==== INFORMATION PROVIDED ====
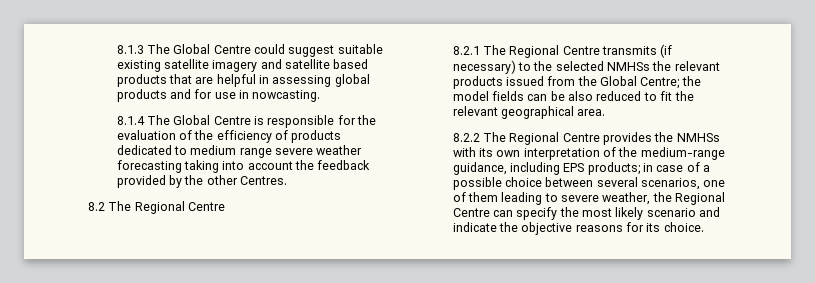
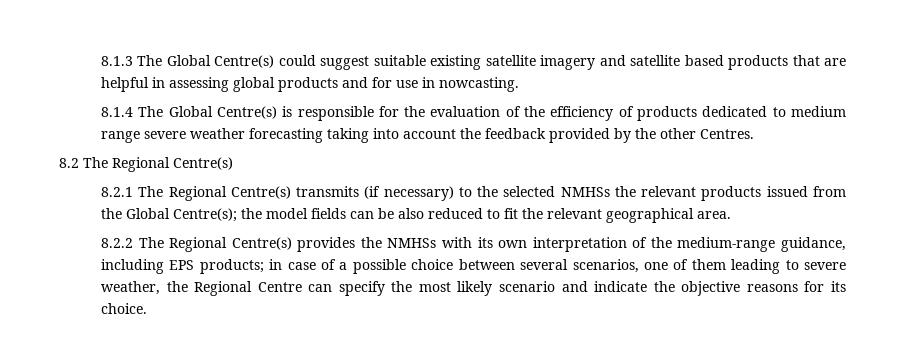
[213,45,251,54] Centre -> [214,55,275,68] Centre(s)
[213,116,251,125] Centre -> [216,106,277,119] Centre(s)
[188,202,226,211] Centre -> [173,157,233,170] Centre(s)
[562,46,600,55] Centre -> [230,186,291,199] Centre(s)
[640,77,680,89] Centre; -> [172,208,237,222] Centre(s);
[562,133,600,142] Centre -> [231,237,292,250] Centre(s)

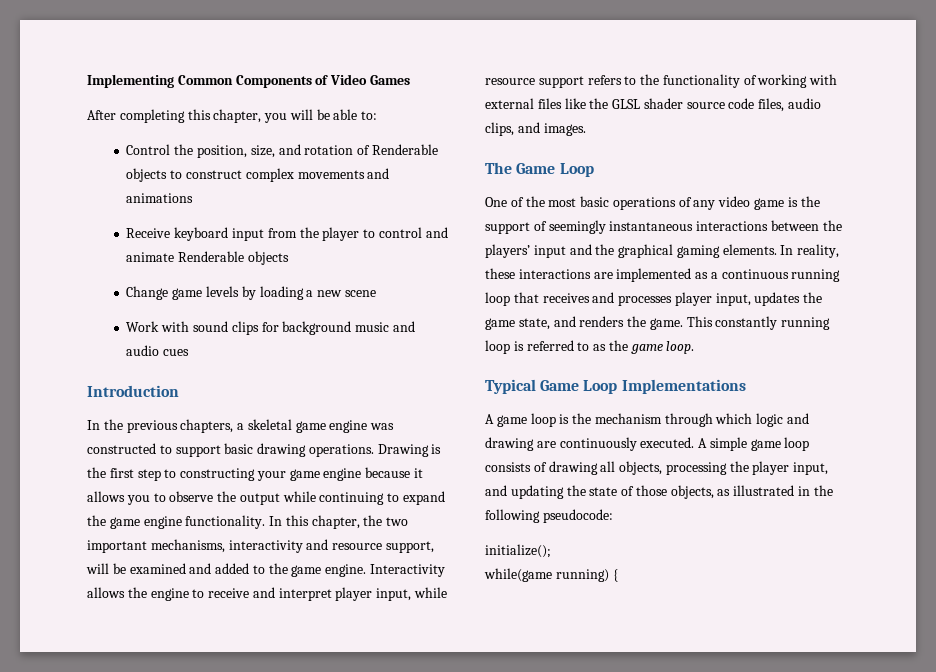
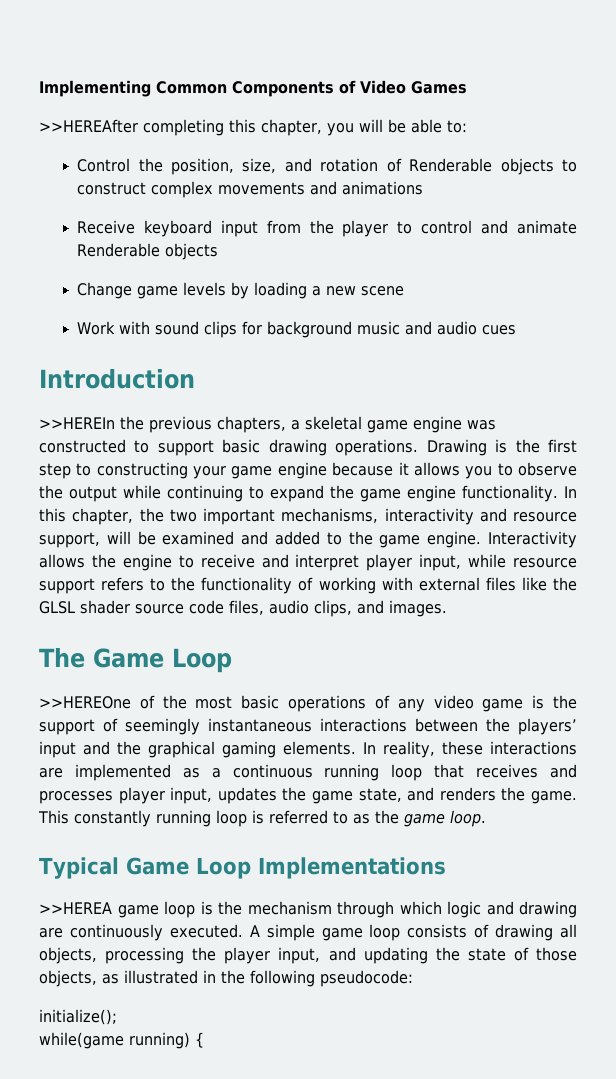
[87,110,116,120] After -> [39,119,138,133] >>HEREAfter
[87,420,100,430] In -> [39,417,115,429] >>HEREIn
[485,197,507,207] One -> [39,696,131,709] >>HEREOne
[485,414,494,424] A -> [39,902,112,914] >>HEREA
====
__WORK TASK__:
Where does "Centre" appear in the records above? Copy each line that holds it.

__TASK OUTPUT__:
[213,45,251,54] Centre -> [214,55,275,68] Centre(s)
[213,116,251,125] Centre -> [216,106,277,119] Centre(s)
[188,202,226,211] Centre -> [173,157,233,170] Centre(s)
[562,46,600,55] Centre -> [230,186,291,199] Centre(s)
[640,77,680,89] Centre; -> [172,208,237,222] Centre(s);
[562,133,600,142] Centre -> [231,237,292,250] Centre(s)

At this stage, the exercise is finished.